第8回 アート部門 講評
【作品カテゴリ別講評】インタラクティブアート
インタラクティブアートというカテゴリーが広範囲であると再認識させられる優秀な作品が多かった。以下の推薦作品もそのわずかな差をどう評価するかに焦点が絞られた。『Ex-isles』は、操作は単純な動きだが、作品は美術市場に売買可能な完成度があり、これもこの分野の最近のひとつの傾向だろう。『////furminator』は、高度な技術が凝縮されたゲームマシンを装った外枠とは逆説的に内部はアナログ仕様のピンボールマシンである。

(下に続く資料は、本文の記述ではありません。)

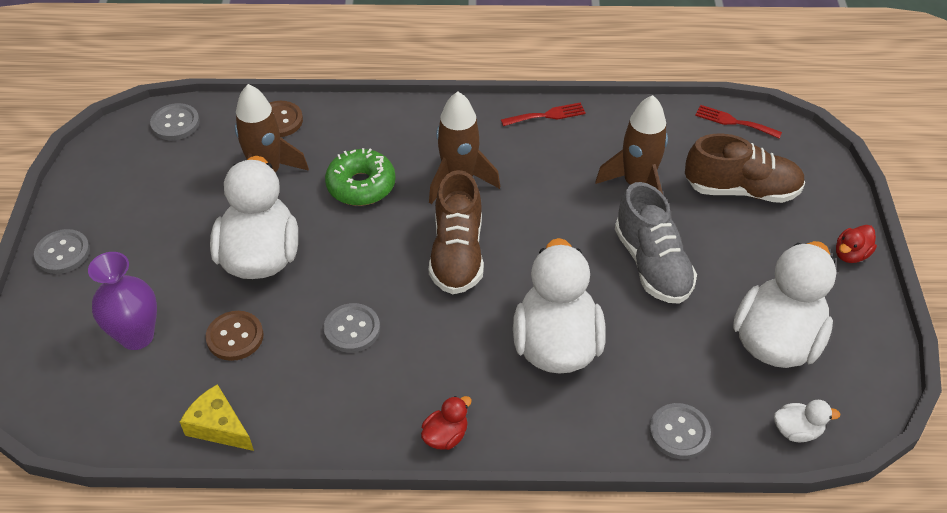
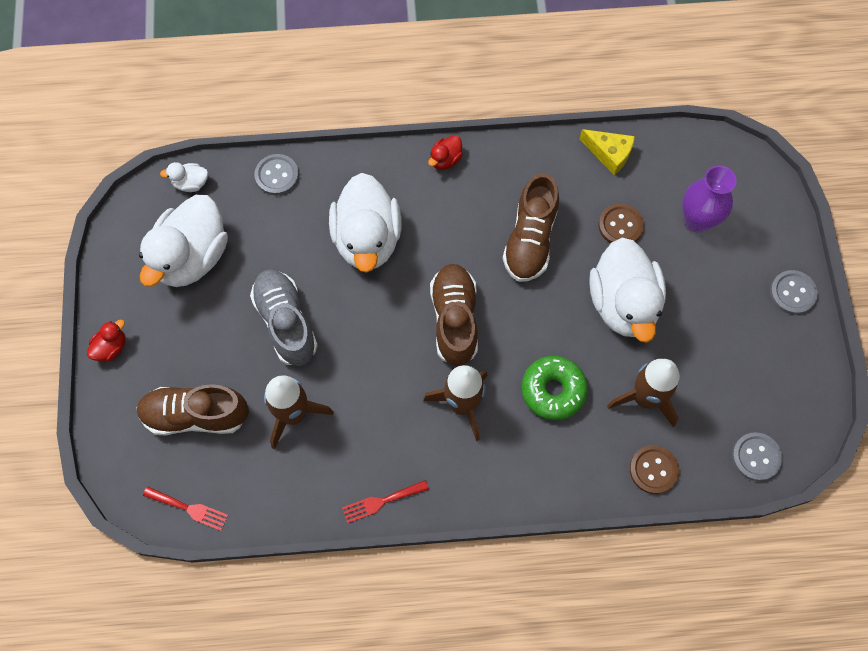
camera: 175 degrees right, 20 degrees up
grey button [324,303,380,353] -> brown shoe [503,173,559,282]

『Light Attack』は、車を移動させながら都市に人影を投影し、地域における社会性を走査していく。『Sky Ear』は携帯電話を膨大な数のヘリウム風船に設置し、色彩と音の変化が空高く浮かび上がる。日本人の若い世代の優れた作品も多く、点字そのものを表現した『音点字』、自我を追求した『through the looking glass』、そして、優秀賞を受賞した『GLOBAL BEARING』がある。我々が概念的に理解している「地球」を感覚的にインタラクションしていくこの作品は、インターフェイスの加速度の可変が実存する身体と共感していく点が評価された。
プロフィール
三上 晴子
アーティスト/多摩美術大学助教授
1961年生まれ。アーティスト。多摩美術大学メディア芸術コース教授。84年から情報社会と身体をテーマとした大規模なインスタレーション作品を発表。90年代から現在まで、視覚、聴覚、重力などの知覚によるインターフェースを中心としたインタラクティブインスタレーションを発表し続け、その作品は毎回、海外10カ国以上を巡回展示している。